We here at DanceWear Corner understand the unique history that goes into each style of dance. This is why we wanted to shine a spotlight on different dance styles and their history. This month we thought we would take a look at the unique and beautiful dance form of tap by walking you through a short history of the dance style along with a brief history of the evolution of the shoes.
The Brief History of Tap Dancing
In the United States, tap dancing got its start in the early 19th century. The fundamental components of tap started when slave owners took away traditional African percussion instruments and the slaves started to use percussive dancing to express themselves and their culture. When this style of dance connected with clog dancing from the British Isles, we had a rudimentary version of tap dancing with its unique form of movement and rhythm.
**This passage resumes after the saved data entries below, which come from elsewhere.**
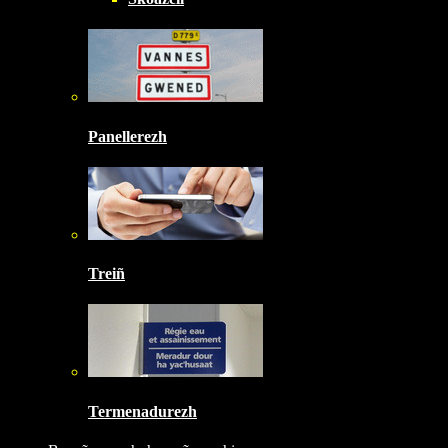
Panellerezh
Treiñ
Termenadurezh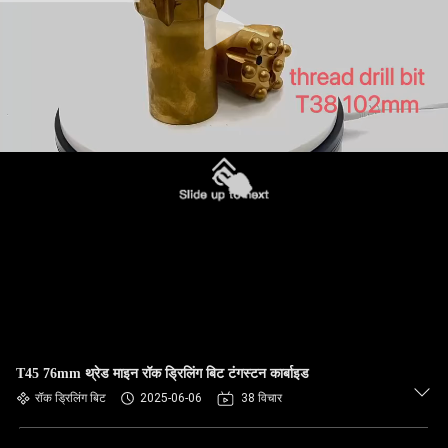
T45 76mm थ्रेड माइन रॉक ड्रिलिंग बिट टंगस्टन कार्बाइड
रॉक ड्रिलिंग बिट
2025-06-06
38 विचार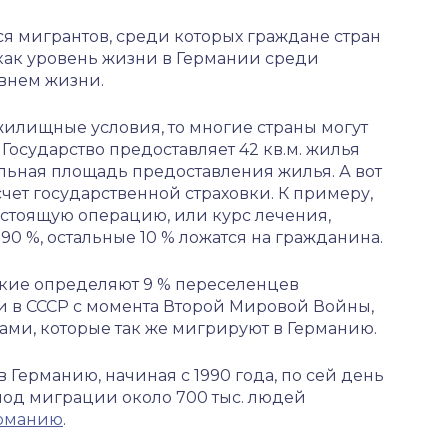
я мигрантов, среди которых граждане стран
 как уровень жизни в Германии среди
овнем жизни.
илищные условия, то многие страны могут
Государство предоставляет 42 кв.м. жилья
льная площадь предоставления жилья. А вот
чет государственной страховки. К примеру,
стоящую операцию, или курс лечения,
90 %, остальные 10 % ложатся на гражданина.
ские определяют 9 % переселенцев
 в СССР с момента Второй Мировой Войны,
ами, которые так же мигрируют в Германию.
 Германию, начиная с 1990 года, по сей день
иод миграции около 700 тыс. людей
ерманию
.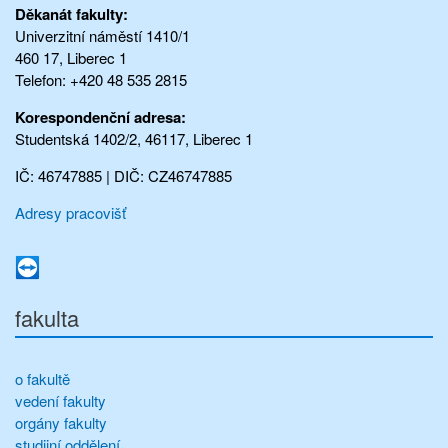
Děkanát fakulty:
Univerzitní náměstí 1410/1
460 17, Liberec 1
Telefon: +420 48 535 2815
Korespondenční adresa:
Studentská 1402/2, 46117, Liberec 1
IČ: 46747885 | DIČ: CZ46747885
Adresy pracovišť
fakulta
o fakultě
vedení fakulty
orgány fakulty
studijní oddělení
In the 20th Century, Tap became an important feature of popular Vaudeville variety shows. Tap was also a major part of the rich creative output of the Harlem Renaissance. During this time tap dancers began collaborating with jazz musicians. With this, they started incorporating improvisation and complex rhythms into their movement. From the 1930s to the 1950s, tap dancing sequences became a staple of movies and television shows. Tap dancing was also the first street dancing. In the 1930s tap was what we think of breakdancing is today. In major cities, a person could go to a street corner and watch or learn tap from the people who were there dancing. Tap’s popularity started to decline in the second half of the century but was reinvigorated in the 1980’s thanks to Broadway shows like 42nd Street. Tap still has the community aspect that it had back in the 1930s and this is one of the reasons we love tap.
Evolution Of The Shoe
Early tap shoes were made with wooden soles and sometimes they had pennies attached to the heel and toe. Tap gained popularity after the Civil War as a part of traveling shows where this rudimentary dance form was featured. In the 20th Century, metal plates on the heel and toe of the shoes called taps became widely used. The tap shoe of the 20th Century has not really changed as the components of the shoe are all there. What has changed is the type of leather that the shoes are made up of and the different styles of tap shoes a dancer can get. These shoes now come in a lace up version as well as a Mary Jane version and a character shoe version. These shoes also now come in the traditional; black color as well as a tan or caramel color. If you want to take a closer look at these dance shoes visit us here.
We hope you enjoyed learning more about this beautiful form of expression and the shoes that help dancers perform their best. Remember that dancing is all about the community and tap is one of the best examples of communities working together to create something truly magical.